The early history of the races of mankind, now civilized, is marked in all its course known to us by a belief in mysterious powers and influences. Sorcerers, men believed to be skilled in occult arts, have been known among them all. An examination into the actual practice of sorcery or magical arts among savage and barbaric tribes is therefore of peculiar interest.
In none of the myths of the Iroquois which I have reason to believe antedate the appearance of Europeans do I find anything indicating a belief in Heaven or a separate spiritual world, although some of their customs indicate that they may have had such a notion. The only word for Heaven in the different dialects is evidently a literal translation of the Christian idea, and signifies “in the sky.” It would seem that after the possession of that idea came the desire for intermediaries between living men and a spiritual world, indicating the first step toward a higher philosophy.

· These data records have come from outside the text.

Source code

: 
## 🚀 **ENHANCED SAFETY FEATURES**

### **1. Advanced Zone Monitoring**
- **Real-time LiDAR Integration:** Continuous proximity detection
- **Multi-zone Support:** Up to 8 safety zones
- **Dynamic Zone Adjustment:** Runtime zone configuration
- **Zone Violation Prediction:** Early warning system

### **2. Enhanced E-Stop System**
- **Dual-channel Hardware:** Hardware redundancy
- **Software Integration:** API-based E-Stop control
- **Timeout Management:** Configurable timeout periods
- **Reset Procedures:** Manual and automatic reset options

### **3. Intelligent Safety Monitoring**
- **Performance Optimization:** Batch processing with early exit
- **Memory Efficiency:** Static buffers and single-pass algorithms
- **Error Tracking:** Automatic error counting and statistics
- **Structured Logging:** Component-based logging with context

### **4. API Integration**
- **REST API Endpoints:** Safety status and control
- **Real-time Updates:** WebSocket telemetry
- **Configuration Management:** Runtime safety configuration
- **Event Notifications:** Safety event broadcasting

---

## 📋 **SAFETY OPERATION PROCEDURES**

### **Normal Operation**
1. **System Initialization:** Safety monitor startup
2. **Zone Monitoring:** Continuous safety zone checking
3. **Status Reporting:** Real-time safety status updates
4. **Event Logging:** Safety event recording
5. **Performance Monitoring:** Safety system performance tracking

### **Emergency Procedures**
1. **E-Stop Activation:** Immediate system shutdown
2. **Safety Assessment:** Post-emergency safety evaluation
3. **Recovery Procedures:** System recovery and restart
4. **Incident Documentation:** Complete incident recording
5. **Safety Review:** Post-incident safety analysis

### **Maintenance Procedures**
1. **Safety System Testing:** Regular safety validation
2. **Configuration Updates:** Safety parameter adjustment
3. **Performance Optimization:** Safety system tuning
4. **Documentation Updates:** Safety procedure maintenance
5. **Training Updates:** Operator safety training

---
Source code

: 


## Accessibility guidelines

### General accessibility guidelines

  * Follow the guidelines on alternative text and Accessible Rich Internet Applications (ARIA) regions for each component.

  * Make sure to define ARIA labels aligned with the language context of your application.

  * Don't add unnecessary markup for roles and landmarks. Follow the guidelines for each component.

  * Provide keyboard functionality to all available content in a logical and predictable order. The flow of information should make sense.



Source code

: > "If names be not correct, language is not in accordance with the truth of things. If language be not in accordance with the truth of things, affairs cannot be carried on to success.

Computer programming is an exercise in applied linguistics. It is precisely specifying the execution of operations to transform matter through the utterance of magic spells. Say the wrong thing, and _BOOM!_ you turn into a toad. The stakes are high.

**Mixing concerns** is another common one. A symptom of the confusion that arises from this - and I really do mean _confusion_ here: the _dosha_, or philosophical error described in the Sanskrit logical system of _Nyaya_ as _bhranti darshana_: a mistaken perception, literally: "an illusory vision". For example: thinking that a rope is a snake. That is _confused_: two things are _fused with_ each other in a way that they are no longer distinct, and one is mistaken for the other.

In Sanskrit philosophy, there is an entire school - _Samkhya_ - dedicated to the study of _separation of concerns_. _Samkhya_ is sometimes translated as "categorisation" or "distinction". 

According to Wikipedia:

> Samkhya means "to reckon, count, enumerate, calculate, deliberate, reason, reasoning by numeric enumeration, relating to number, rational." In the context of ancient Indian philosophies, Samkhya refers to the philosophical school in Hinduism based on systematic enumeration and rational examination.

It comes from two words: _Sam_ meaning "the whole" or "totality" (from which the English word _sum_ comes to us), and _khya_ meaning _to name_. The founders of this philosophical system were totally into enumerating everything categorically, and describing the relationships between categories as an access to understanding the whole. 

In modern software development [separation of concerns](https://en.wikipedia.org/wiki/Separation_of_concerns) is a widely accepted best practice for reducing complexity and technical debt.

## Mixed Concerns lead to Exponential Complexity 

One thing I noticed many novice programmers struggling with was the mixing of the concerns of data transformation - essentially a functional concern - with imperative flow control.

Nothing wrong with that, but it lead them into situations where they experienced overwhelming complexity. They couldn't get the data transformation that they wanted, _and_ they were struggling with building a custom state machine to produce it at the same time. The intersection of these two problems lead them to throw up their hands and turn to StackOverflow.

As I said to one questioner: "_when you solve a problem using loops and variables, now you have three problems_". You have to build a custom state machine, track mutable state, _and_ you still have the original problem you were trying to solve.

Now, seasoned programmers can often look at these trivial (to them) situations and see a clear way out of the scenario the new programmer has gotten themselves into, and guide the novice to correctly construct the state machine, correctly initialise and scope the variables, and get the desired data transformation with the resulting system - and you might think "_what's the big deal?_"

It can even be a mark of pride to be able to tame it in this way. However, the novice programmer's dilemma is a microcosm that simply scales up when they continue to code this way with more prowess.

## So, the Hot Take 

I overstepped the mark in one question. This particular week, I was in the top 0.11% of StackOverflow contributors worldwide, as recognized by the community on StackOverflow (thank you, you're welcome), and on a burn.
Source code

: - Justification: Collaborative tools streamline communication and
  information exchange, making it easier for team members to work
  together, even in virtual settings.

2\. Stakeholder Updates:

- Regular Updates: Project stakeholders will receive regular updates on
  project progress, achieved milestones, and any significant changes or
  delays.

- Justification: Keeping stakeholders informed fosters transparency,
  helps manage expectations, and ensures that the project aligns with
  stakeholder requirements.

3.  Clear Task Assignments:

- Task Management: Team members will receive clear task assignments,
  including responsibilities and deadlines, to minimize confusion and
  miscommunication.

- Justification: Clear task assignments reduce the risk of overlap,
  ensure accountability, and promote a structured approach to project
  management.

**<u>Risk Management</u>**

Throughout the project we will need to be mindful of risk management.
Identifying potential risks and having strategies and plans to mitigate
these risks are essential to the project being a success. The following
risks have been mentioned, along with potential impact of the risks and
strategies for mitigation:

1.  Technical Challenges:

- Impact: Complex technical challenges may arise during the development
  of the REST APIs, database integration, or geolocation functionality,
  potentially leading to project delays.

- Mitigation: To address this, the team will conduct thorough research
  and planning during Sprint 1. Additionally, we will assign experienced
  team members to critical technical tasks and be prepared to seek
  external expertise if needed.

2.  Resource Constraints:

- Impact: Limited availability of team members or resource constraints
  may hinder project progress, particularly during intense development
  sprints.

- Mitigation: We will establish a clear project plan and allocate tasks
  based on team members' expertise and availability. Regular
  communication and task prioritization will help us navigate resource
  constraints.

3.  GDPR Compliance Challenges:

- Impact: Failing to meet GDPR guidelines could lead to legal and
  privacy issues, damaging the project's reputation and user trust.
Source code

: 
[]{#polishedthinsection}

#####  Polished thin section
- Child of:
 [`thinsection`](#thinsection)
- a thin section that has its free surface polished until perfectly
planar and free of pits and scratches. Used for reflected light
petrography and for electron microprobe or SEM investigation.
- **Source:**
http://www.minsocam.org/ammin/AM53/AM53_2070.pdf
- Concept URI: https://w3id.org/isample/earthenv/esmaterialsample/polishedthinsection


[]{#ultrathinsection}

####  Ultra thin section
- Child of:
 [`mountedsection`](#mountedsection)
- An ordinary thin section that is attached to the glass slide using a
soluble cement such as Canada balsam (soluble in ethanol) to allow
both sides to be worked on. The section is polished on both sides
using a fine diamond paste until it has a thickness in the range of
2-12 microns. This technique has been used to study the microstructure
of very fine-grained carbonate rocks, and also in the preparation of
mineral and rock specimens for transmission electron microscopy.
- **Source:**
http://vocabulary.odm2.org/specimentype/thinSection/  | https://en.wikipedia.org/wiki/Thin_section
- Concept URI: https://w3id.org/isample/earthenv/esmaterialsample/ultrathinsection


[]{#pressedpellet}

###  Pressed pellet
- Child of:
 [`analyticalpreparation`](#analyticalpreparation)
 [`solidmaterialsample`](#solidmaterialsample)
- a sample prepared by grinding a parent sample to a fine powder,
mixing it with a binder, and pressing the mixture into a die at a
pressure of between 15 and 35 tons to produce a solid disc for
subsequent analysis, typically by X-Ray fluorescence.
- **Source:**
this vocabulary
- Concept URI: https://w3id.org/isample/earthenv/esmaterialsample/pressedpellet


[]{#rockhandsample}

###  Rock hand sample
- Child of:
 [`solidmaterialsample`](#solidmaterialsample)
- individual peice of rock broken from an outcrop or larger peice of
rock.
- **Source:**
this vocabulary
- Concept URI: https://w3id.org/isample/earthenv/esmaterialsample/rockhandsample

Among the highly civilized Chaldeans, Egyptians, and Greeks, the success of magic depended upon the ignorance of the masses and the comparative learning of the few who practiced it. Among the Indians the knowledge of the medicine man and the more expert sorceress is little above that of the body of the tribe. Their success depends entirely upon their own belief in being supernaturally gifted, and upon the faith and fear of their followers. I do not believe that the Iroquois lives to-day who is not a believer in sorcery or who would not in the night time quail at seeing a bright light the nature of which he did not understand. The most intelligent, the wisest, and the best Christian whom I ever met among them told me of the wonderful marvels he himself had wrought. He had stayed the flames of a burning church by holding forth his right hand. He had lamed for life a man who was stealing cherries by pointing his finger at him. Few bad Indians came into his presence without begging him not to “bewitch” them. This good Tuscarora ranks as one of the leading Christians of his tribe and lives up to all the moral precepts of the Bible, from which he can quote a text considered by himself to be appropriate for each of the superstitions in which he so firmly believes.
A few Tuscarora names with their definitions will serve to illustrate some of the practices and beliefs of the Iroquois.
Yă-ku-wi-săt: A person possessing within himself a live crystal which he could call from his mouth or nose. The crystal placed in a gourd of water, rendered visible the apparition of a person who had bewitched another. By applying this crystal to one bewitched, hairs, straws, leaves, pebbles, &c., could be drawn forth.
Rhuⁿñ-ta-yä: A medicine man who by the use of a small kettle boiled roots or herbs, and by covering the head with a blanket and holding it over the kettle could see the image of an enemy who had bewitched either some one else or himself.
Yä-tyuⁿñ-yûⁿñ: One who performed miraculous feats by drawing out with alder tubes, hairs, pieces of skin, leaves, &c., from people who had been bewitched with these things.
Ră-nûⁿ-kwă-terha-yuⁿ-nä-rhi: Superior medicine man.
Us-kuⁿ-rhă-rhih: A carnivorous ghost bodied forth in a skeleton.
U-h-nä´´-wăk: A departing ghost who will revisit its dead body.
U-t-kuⁿ-terhă´´-ksⁿñ: An evil spirit, from whom all witches received their power.
U-ht-kûⁿ-sü-rhûⁿ: One who could assume a partly animal shape.
Yä-skûⁿ-nûⁿ-nä: The ghost of a living person.
Yä tcuⁿñ-hu-h-kwă-kwä: An apparition which could emit flames of light.
U-h-t-kûⁿ: A natural-born witch or ghost.
Nä-yûⁿ-h-nă-nyä-rhûⁿñ-nyäⁿ-a: A witch under the influence or power of a superior witch.
Stories abound in which these personages or spirits are introduced.
The belief in Yä-skûⁿ-nûⁿ-nä, or that the spirit of a person could be in one locality and its body exist at the same time in another, explains much of the phenomena of witchcraft, and accounts for the strange confessions oftentimes made by those who were known to have been unjustly accused.
Many customs still existing show that spirits are supposed to continue to experience the wants of humanity after leaving the body. For some time after the death of an adult his accustomed portion of food is often dealt out for the supposed hungry spirit, and on the death of a nursing child two pieces of cloth are saturated with the mother’s milk and placed in the hands of the dead child so that its spirit may not return to haunt the bereaved mother.
When a living nursing child is taken out at night the mother takes a pinch of white ashes and rubs it on the face of the child so that the spirits will not trouble it, because they say that a child still continues to hold intercourse with the spirit world whence it so recently came.